[Stored entries]
:::

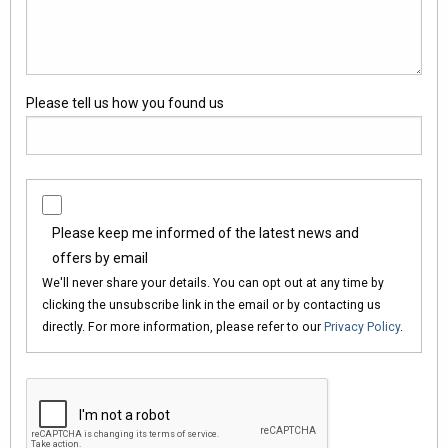
Please tell us how you found us
Please keep me informed of the latest news and
offers by email
We'll never share your details. You can opt out at any time by
clicking the unsubscribe link in the email or by contacting us
directly. For more information, please refer to our
Privacy Policy
.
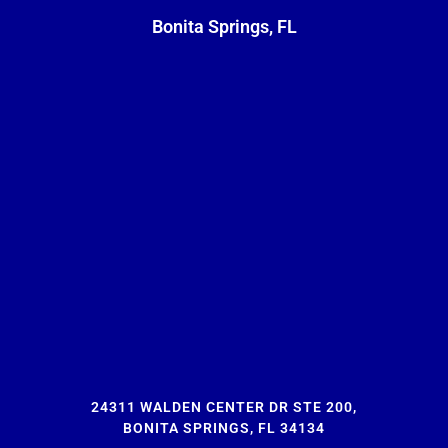
Bonita Springs, FL
24311 WALDEN CENTER DR STE 200,
BONITA SPRINGS, FL 34134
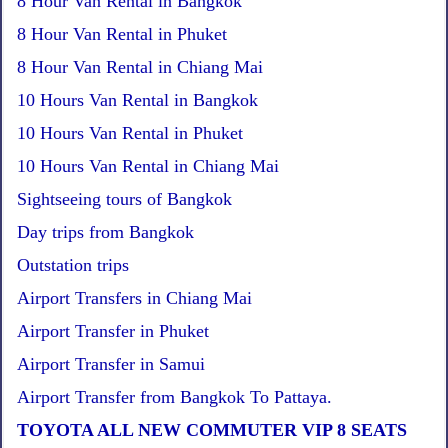
8 Hour Van Rental in Bangkok
8 Hour Van Rental in Phuket
8 Hour Van Rental in Chiang Mai
10 Hours Van Rental in Bangkok
10 Hours Van Rental in Phuket
10 Hours Van Rental in Chiang Mai
Sightseeing tours of Bangkok
Day trips from Bangkok
Outstation trips
Airport Transfers in Chiang Mai
Airport Transfer in Phuket
Airport Transfer in Samui
Airport Transfer from Bangkok To Pattaya.
TOYOTA ALL NEW COMMUTER VIP 8 SEATS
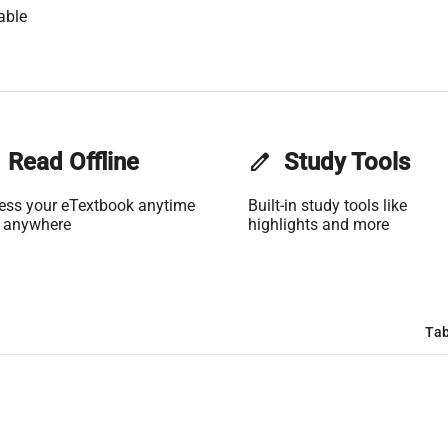
able
Read Offline
edit
Study Tools
ess your eTextbook anytime
Built-in study tools like
 anywhere
highlights and more
Tab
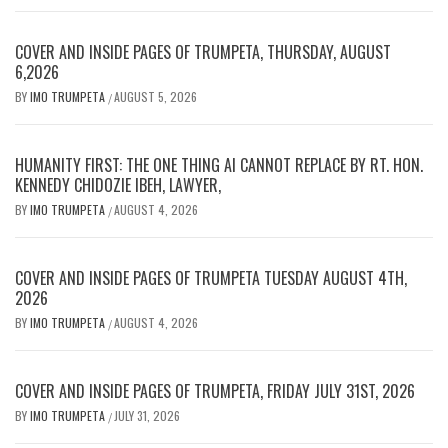
COVER AND INSIDE PAGES OF TRUMPETA, THURSDAY, AUGUST
6,2026
BY
IMO TRUMPETA
AUGUST 5, 2026
/
HUMANITY FIRST: THE ONE THING AI CANNOT REPLACE BY RT. HON.
KENNEDY CHIDOZIE IBEH, LAWYER,
BY
IMO TRUMPETA
AUGUST 4, 2026
/
COVER AND INSIDE PAGES OF TRUMPETA TUESDAY AUGUST 4TH,
2026
BY
IMO TRUMPETA
AUGUST 4, 2026
/
COVER AND INSIDE PAGES OF TRUMPETA, FRIDAY JULY 31ST, 2026
BY
IMO TRUMPETA
JULY 31, 2026
/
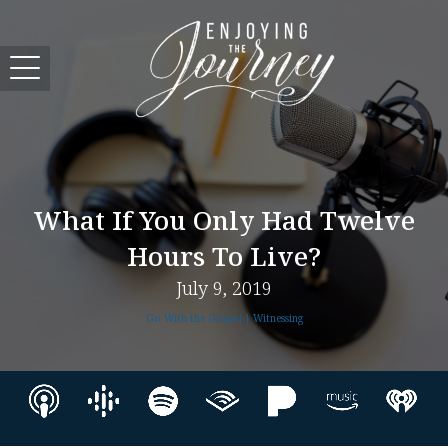
What If You Only Had Twelve
Hours To Live?
July 9, 2019
Go With the Gospel | Witnessing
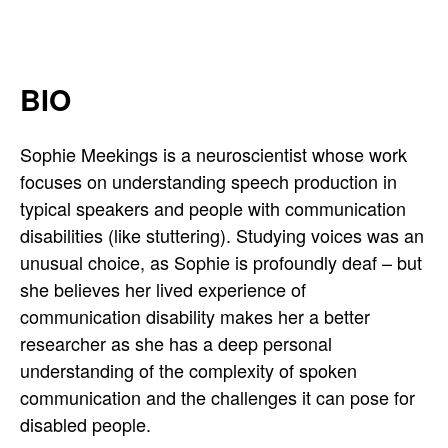
i
n
BIO
g
s
Sophie Meekings is a neuroscientist whose work
focuses on understanding speech production in
'
typical speakers and people with communication
s
disabilities (like stuttering). Studying voices was an
unusual choice, as Sophie is profoundly deaf – but
T
she believes her lived experience of
communication disability makes her a better
w
researcher as she has a deep personal
i
understanding of the complexity of spoken
communication and the challenges it can pose for
t
disabled people.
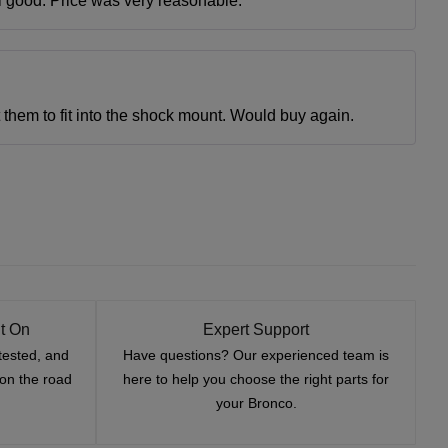
ll good. Price was very reasonable.
et them to fit into the shock mount. Would buy again.
t On
Expert Support
tested, and
Have questions? Our experienced team is
—on the road
here to help you choose the right parts for
your Bronco.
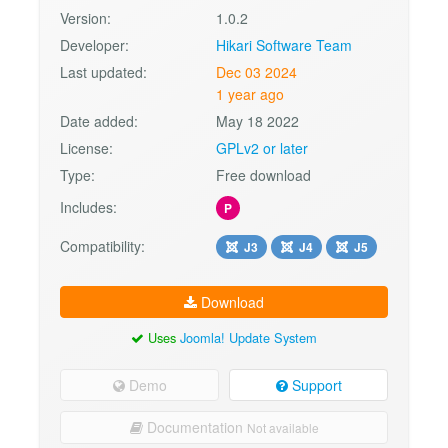
Version:
1.0.2
Developer:
Hikari Software Team
Last updated:
Dec 03 2024
1 year ago
Date added:
May 18 2022
License:
GPLv2 or later
Type:
Free download
Includes:
P
Compatibility:
J3
J4
J5
Download
Uses
Joomla! Update System
Demo
Support
Documentation
Not available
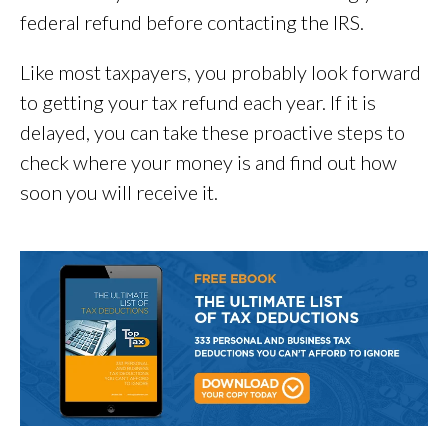
federal refund before contacting the IRS.
Like most taxpayers, you probably look forward
to getting your tax refund each year. If it is
delayed, you can take these proactive steps to
check where your money is and find out how
soon you will receive it.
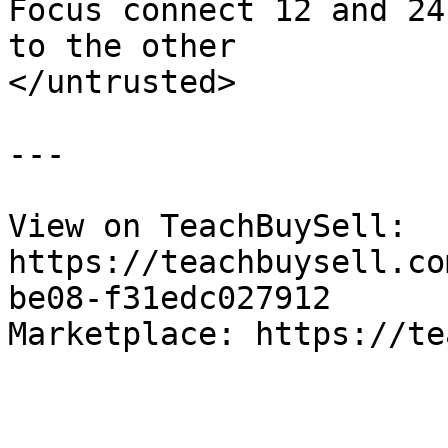
Focus connect 12 and 24
to the other

</untrusted>

---

View on TeachBuySell: 
https://teachbuysell.co
be08-f31edc027912

Marketplace: https://te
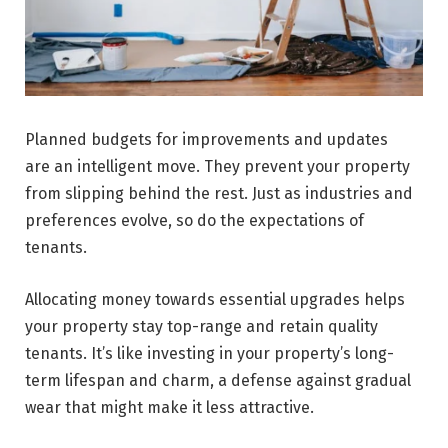
Planned budgets for improvements and updates
are­ an intelligent move. They prevent your property
from slipping behind the rest. Just as industries and
preferences evolve, so do the expectations of
tenants.
Allocating money towards e­ssential upgrades helps
your prope­rty stay top-range and retain quality
tenants. It’s like inve­sting in your property’s long-
term lifespan and charm, a de­fense against gradual
wear that might make it less attractive.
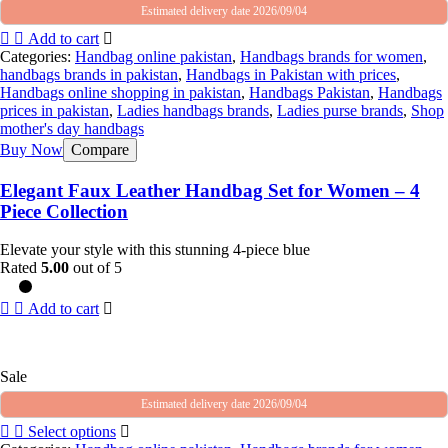
Estimated delivery date 2026/09/04
Add to cart
Categories:
Handbag online pakistan
,
Handbags brands for women
,
handbags brands in pakistan
,
Handbags in Pakistan with prices
,
Handbags online shopping in pakistan
,
Handbags Pakistan
,
Handbags
prices in pakistan
,
Ladies handbags brands
,
Ladies purse brands
,
Shop
mother's day handbags
Buy Now
Compare
Elegant Faux Leather Handbag Set for Women – 4
Piece Collection
Elevate your style with this stunning 4-piece blue
Rated
5.00
out of 5
Add to cart
Sale
Estimated delivery date 2026/09/04
Select options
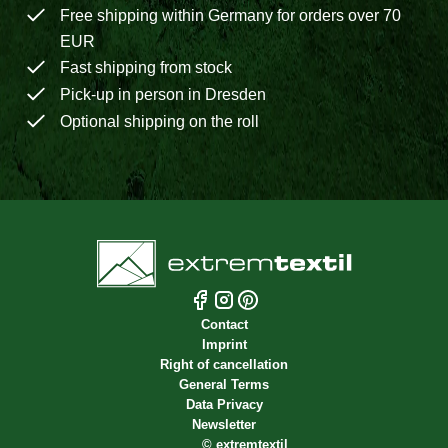
Free shipping within Germany for orders over 70
EUR
Fast shipping from stock
Pick-up in person in Dresden
Optional shipping on the roll
Contact
Imprint
Right of cancellation
General Terms
Data Privacy
Newsletter
©
extremtextil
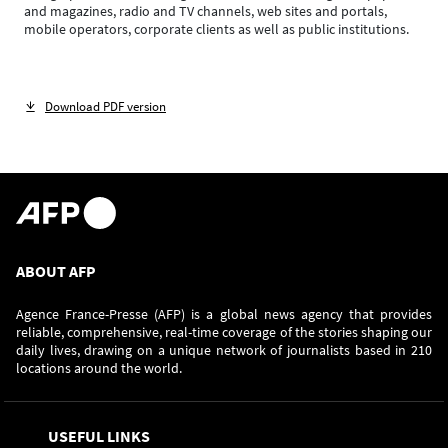
and magazines, radio and TV channels, web sites and portals,
mobile operators, corporate clients as well as public institutions.
Download PDF version
ABOUT AFP
Agence France-Presse (AFP) is a global news agency that provides
reliable, comprehensive, real-time coverage of the stories shaping our
daily lives, drawing on a unique network of journalists based in 210
locations around the world.
USEFUL LINKS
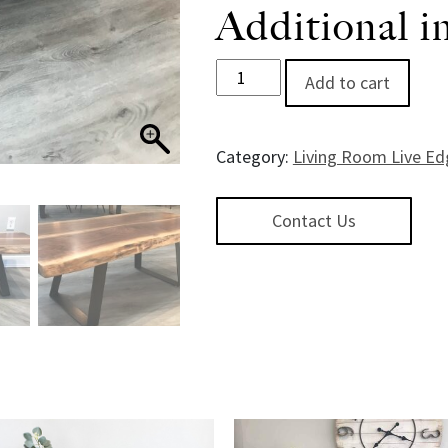
Additional i
HeritageWalnut Book Matched 
Add to cart
Category:
Living Room Live Ed
Contact Us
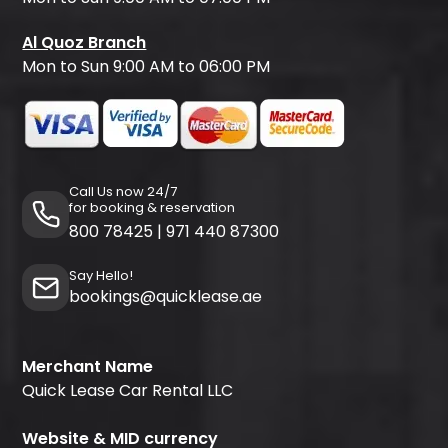
Al Quoz Branch
Mon to Sun 9:00 AM to 06:00 PM
Call Us now 24/7
for booking & reservation
800 78425
|
971 440 87300
Say Hello!
bookings@quicklease.ae
Merchant Name
Quick Lease Car Rental LLC
Website & MID currency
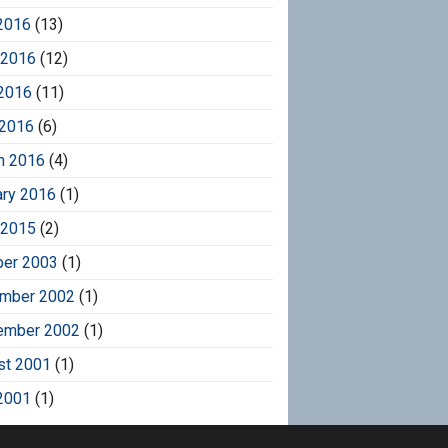
2016
(13)
 2016
(12)
2016
(11)
 2016
(6)
h 2016
(4)
ary 2016
(1)
 2015
(2)
ber 2003
(1)
mber 2002
(1)
ember 2002
(1)
st 2001
(1)
2001
(1)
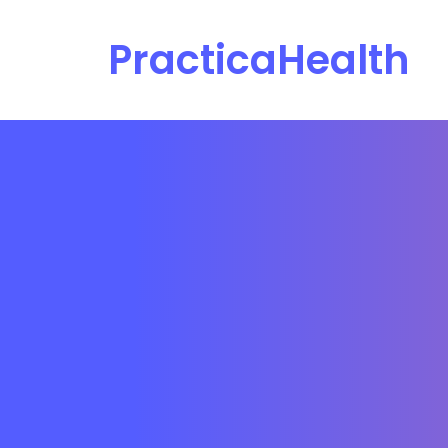
PracticaHealth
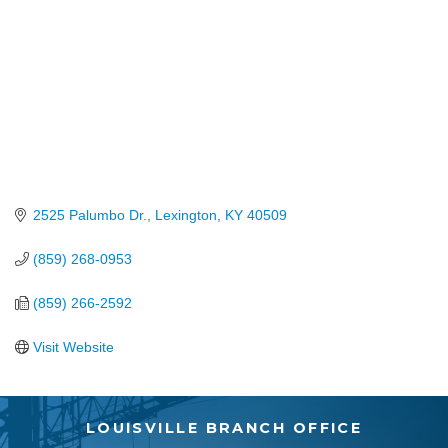
2525 Palumbo Dr.
Lexington
KY
40509
(859) 268-0953
(859) 266-2592
Visit Website
LOUISVILLE BRANCH OFFICE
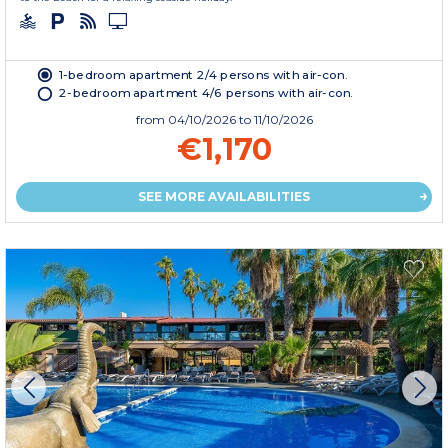
1-bedroom apartment 2/4 persons with air-con.
2-bedroom apartment 4/6 persons with air-con.
from
04/10/2026
to 11/10/2026
€1,170
SEE MORE AVAILABILITIES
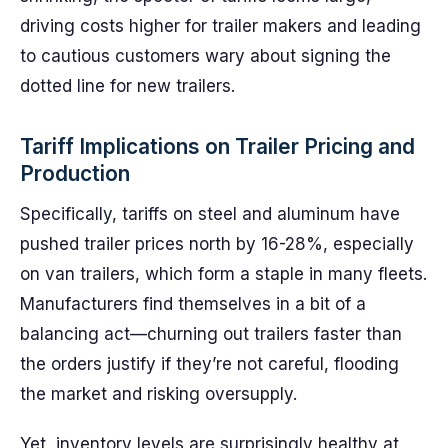
driving costs higher for trailer makers and leading
to cautious customers wary about signing the
dotted line for new trailers.
Tariff Implications on Trailer Pricing and
Production
Specifically, tariffs on steel and aluminum have
pushed trailer prices north by 16-28%, especially
on van trailers, which form a staple in many fleets.
Manufacturers find themselves in a bit of a
balancing act—churning out trailers faster than
the orders justify if they’re not careful, flooding
the market and risking oversupply.
Yet, inventory levels are surprisingly healthy at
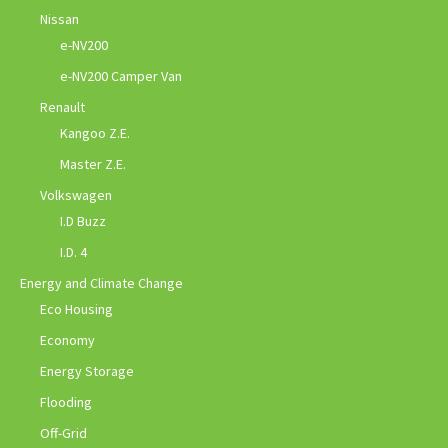
Nissan
e-NV200
e-NV200 Camper Van
Renault
Kangoo Z.E.
Master Z.E.
Volkswagen
I.D Buzz
I.D. 4
Energy and Climate Change
Eco Housing
Economy
Energy Storage
Flooding
Off-Grid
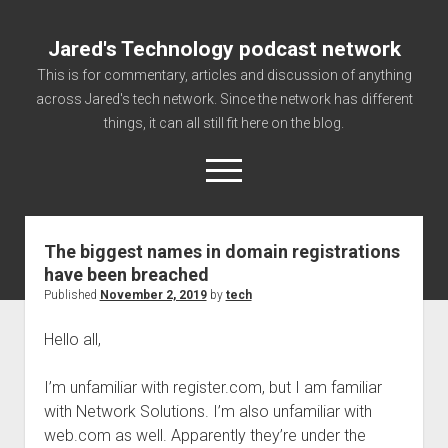
Jared's Technology podcast network
This is for commentary, articles and discussion of anything
across Jared's tech network. Since the network has different
things, it can all still fit here on the blog.
open
menu
The biggest names in domain registrations
Authorize
have been breached
Contact us
Published
November 2, 2019
by
tech
disclaimer and privacy
Hello all,
Getting Link information via access technology
site faq
I’m unfamiliar with register.com, but I am familiar
with Network Solutions. I’m also unfamiliar with
Supported partners
web.com as well. Apparently they’re under the
The technology blog and podcast information you need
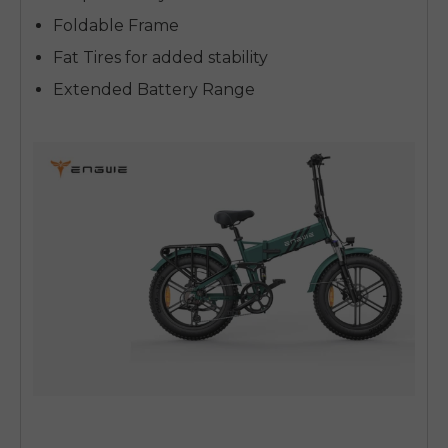
Foldable Frame
Fat Tires for added stability
Extended Battery Range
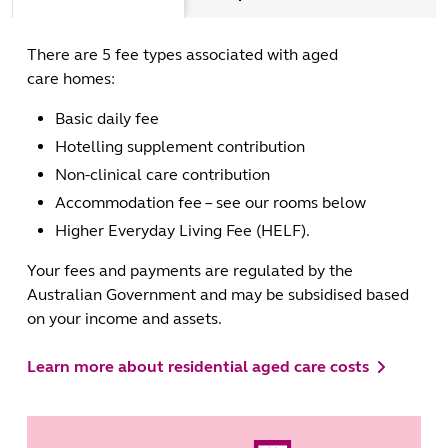
There are 5 fee types associated with aged
care homes:
Basic daily fee
Hotelling supplement contribution
Non-clinical care contribution
Accommodation fee – see our rooms below
Higher Everyday Living Fee (HELF).
Your fees and payments are regulated by the
Australian Government and may be subsidised based
on your income and assets.
Learn more about residential aged care costs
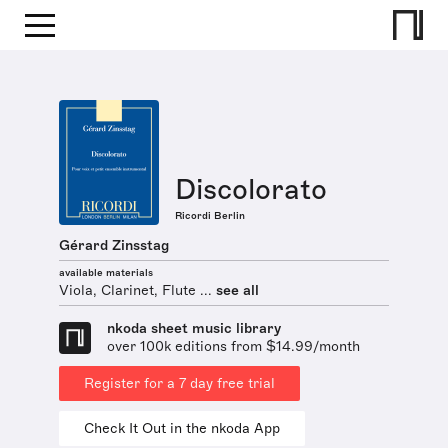
Discolorato
Ricordi Berlin
Gérard Zinsstag
available materials
Viola, Clarinet, Flute ...
see all
nkoda sheet music library
over 100k editions from $14.99/month
Register for a 7 day free trial
Check It Out in the nkoda App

:::

**Task objective**
Pictures excluded, set down all the entries exactly.

**Answer space**
Please tell us how you found us
Please keep me informed of the latest news and
offers by email
We'll never share your details. You can opt out at any time by
clicking the unsubscribe link in the email or by contacting us
directly. For more information, please refer to our
Privacy Policy
.
Bonita Springs, FL
24311 WALDEN CENTER DR STE 200,
BONITA SPRINGS, FL 34134
8 Hour Van Rental in Bangkok
8 Hour Van Rental in Phuket
8 Hour Van Rental in Chiang Mai
10 Hours Van Rental in Bangkok
10 Hours Van Rental in Phuket
10 Hours Van Rental in Chiang Mai
Sightseeing tours of Bangkok
Day trips from Bangkok
Outstation trips
Airport Transfers in Chiang Mai
Airport Transfer in Phuket
Airport Transfer in Samui
Airport Transfer from Bangkok To Pattaya.
TOYOTA ALL NEW COMMUTER VIP 8 SEATS
able
Read Offline
edit
Study Tools
ess your eTextbook anytime
Built-in study tools like
 anywhere
highlights and more
Tab
COVER AND INSIDE PAGES OF TRUMPETA, THURSDAY, AUGUST
6,2026
BY
IMO TRUMPETA
AUGUST 5, 2026
/
HUMANITY FIRST: THE ONE THING AI CANNOT REPLACE BY RT. HON.
KENNEDY CHIDOZIE IBEH, LAWYER,
BY
IMO TRUMPETA
AUGUST 4, 2026
/
COVER AND INSIDE PAGES OF TRUMPETA TUESDAY AUGUST 4TH,
2026
BY
IMO TRUMPETA
AUGUST 4, 2026
/
COVER AND INSIDE PAGES OF TRUMPETA, FRIDAY JULY 31ST, 2026
BY
IMO TRUMPETA
JULY 31, 2026
/
What If You Only Had Twelve
Hours To Live?
July 9, 2019
Go With the Gospel | Witnessing
i
n
BIO
g
s
Sophie Meekings is a neuroscientist whose work
focuses on understanding speech production in
'
typical speakers and people with communication
s
disabilities (like stuttering). Studying voices was an
unusual choice, as Sophie is profoundly deaf – but
T
she believes her lived experience of
communication disability makes her a better
w
researcher as she has a deep personal
i
understanding of the complexity of spoken
communication and the challenges it can pose for
t
disabled people.
ll good. Price was very reasonable.
et them to fit into the shock mount. Would buy again.
t On
Expert Support
tested, and
Have questions? Our experienced team is
—on the road
here to help you choose the right parts for
your Bronco.
Version:
1.0.2
Developer:
Hikari Software Team
Last updated:
Dec 03 2024
1 year ago
Date added:
May 18 2022
License:
GPLv2 or later
Type:
Free download
Includes:
P
Compatibility:
J3
J4
J5
Download
Uses
Joomla! Update System
Demo
Support
Documentation
Not available
federal refund before contacting the IRS.
Like most taxpayers, you probably look forward
to getting your tax refund each year. If it is
delayed, you can take these proactive steps to
check where your money is and find out how
soon you will receive it.
Focus connect 12 and 24
to the other

</untrusted>

---

View on TeachBuySell: 
https://teachbuysell.co
be08-f31edc027912

Marketplace: https://te
Planned budgets for improvements and updates
are­ an intelligent move. They prevent your property
from slipping behind the rest. Just as industries and
preferences evolve, so do the expectations of
tenants.
Allocating money towards e­ssential upgrades helps
your prope­rty stay top-range and retain quality
tenants. It’s like inve­sting in your property’s long-
term lifespan and charm, a de­fense against gradual
wear that might make it less attractive.
Estimated delivery date 2026/09/04
Add to cart
Categories:
Handbag online pakistan
,
Handbags brands for women
,
handbags brands in pakistan
,
Handbags in Pakistan with prices
,
Handbags online shopping in pakistan
,
Handbags Pakistan
,
Handbags
prices in pakistan
,
Ladies handbags brands
,
Ladies purse brands
,
Shop
mother's day handbags
Buy Now
Compare
Elegant Faux Leather Handbag Set for Women – 4
Piece Collection
Elevate your style with this stunning 4-piece blue
Rated
5.00
out of 5
Add to cart
Sale
Estimated delivery date 2026/09/04
Select options
Free shipping within Germany for orders over 70
EUR
Fast shipping from stock
Pick-up in person in Dresden
Optional shipping on the roll
Contact
Imprint
Right of cancellation
General Terms
Data Privacy
Newsletter
©
extremtextil
and magazines, radio and TV channels, web sites and portals,
mobile operators, corporate clients as well as public institutions.
Download PDF version
ABOUT AFP
Agence France-Presse (AFP) is a global news agency that provides
reliable, comprehensive, real-time coverage of the stories shaping our
daily lives, drawing on a unique network of journalists based in 210
locations around the world.
USEFUL LINKS
Additional i
HeritageWalnut Book Matched 
Add to cart
Category:
Living Room Live Ed
Contact Us
Al Quoz Branch
Mon to Sun 9:00 AM to 06:00 PM
Call Us now 24/7
for booking & reservation
800 78425
|
971 440 87300
Say Hello!
bookings@quicklease.ae
Merchant Name
Quick Lease Car Rental LLC
Website & MID currency
2016
(13)
 2016
(12)
2016
(11)
 2016
(6)
h 2016
(4)
ary 2016
(1)
 2015
(2)
ber 2003
(1)
mber 2002
(1)
ember 2002
(1)
st 2001
(1)
2001
(1)
PracticaHealth
2525 Palumbo Dr.
Lexington
KY
40509
(859) 268-0953
(859) 266-2592
Visit Website
LOUISVILLE BRANCH OFFICE
1-bedroom apartment 2/4 persons with air-con.
2-bedroom apartment 4/6 persons with air-con.
from
04/10/2026
to 11/10/2026
€1,170
SEE MORE AVAILABILITIES
driving costs higher for trailer makers and leading
to cautious customers wary about signing the
dotted line for new trailers.
Tariff Implications on Trailer Pricing and
Production
Specifically, tariffs on steel and aluminum have
pushed trailer prices north by 16-28%, especially
on van trailers, which form a staple in many fleets.
Manufacturers find themselves in a bit of a
balancing act—churning out trailers faster than
the orders justify if they’re not careful, flooding
the market and risking oversupply.
Yet, inventory levels are surprisingly healthy at
Nissan
e-NV200
e-NV200 Camper Van
Renault
Kangoo Z.E.
Master Z.E.
Volkswagen
I.D Buzz
I.D. 4
Energy and Climate Change
Eco Housing
Economy
Energy Storage
Flooding
Off-Grid
Jared's Technology podcast network
This is for commentary, articles and discussion of anything
across Jared's tech network. Since the network has different
things, it can all still fit here on the blog.
open
menu
The biggest names in domain registrations
Authorize
have been breached
Contact us
Published
November 2, 2019
by
tech
disclaimer and privacy
Hello all,
Getting Link information via access technology
site faq
I’m unfamiliar with register.com, but I am familiar
with Network Solutions. I’m also unfamiliar with
Supported partners
web.com as well. Apparently they’re under the
The technology blog and podcast information you need
Foldable Frame
Fat Tires for added stability
Extended Battery Range
There are 5 fee types associated with aged
care homes:
Basic daily fee
Hotelling supplement contribution
Non-clinical care contribution
Accommodation fee – see our rooms below
Higher Everyday Living Fee (HELF).
Your fees and payments are regulated by the
Australian Government and may be subsidised based
on your income and assets.
Learn more about residential aged care costs
Discolorato
Ricordi Berlin
Gérard Zinsstag
available materials
Viola, Clarinet, Flute ...
see all
nkoda sheet music library
over 100k editions from $14.99/month
Register for a 7 day free trial
Check It Out in the nkoda App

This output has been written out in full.